> **Data section**
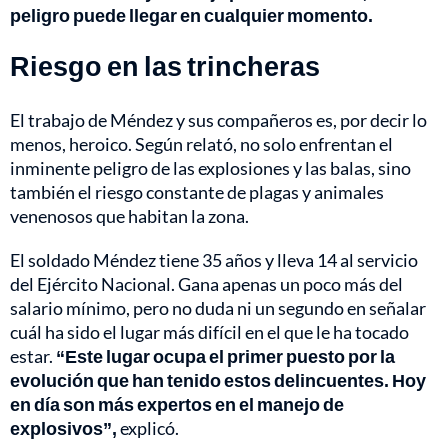
peligro puede llegar en cualquier momento.
Riesgo en las trincheras
El trabajo de Méndez y sus compañeros es, por decir lo
menos, heroico. Según relató, no solo enfrentan el
inminente peligro de las explosiones y las balas, sino
también el riesgo constante de plagas y animales
venenosos que habitan la zona.
El soldado Méndez tiene 35 años y lleva 14 al servicio
del Ejército Nacional. Gana apenas un poco más del
salario mínimo, pero no duda ni un segundo en señalar
cuál ha sido el lugar más difícil en el que le ha tocado
estar.
“Este lugar ocupa el primer puesto por la
evolución que han tenido estos delincuentes. Hoy
en día son más expertos en el manejo de
explosivos”,
explicó.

> **Task requirements**
Please rewrite the text of the records with each "peligro" changed to "amenaza", leaving everything else as it is and omitting the pictures.

> **Reply**
amenaza puede llegar en cualquier momento.
Riesgo en las trincheras
El trabajo de Méndez y sus compañeros es, por decir lo
menos, heroico. Según relató, no solo enfrentan el
inminente amenaza de las explosiones y las balas, sino
también el riesgo constante de plagas y animales
venenosos que habitan la zona.
El soldado Méndez tiene 35 años y lleva 14 al servicio
del Ejército Nacional. Gana apenas un poco más del
salario mínimo, pero no duda ni un segundo en señalar
cuál ha sido el lugar más difícil en el que le ha tocado
estar.
“Este lugar ocupa el primer puesto por la
evolución que han tenido estos delincuentes. Hoy
en día son más expertos en el manejo de
explosivos”,
explicó.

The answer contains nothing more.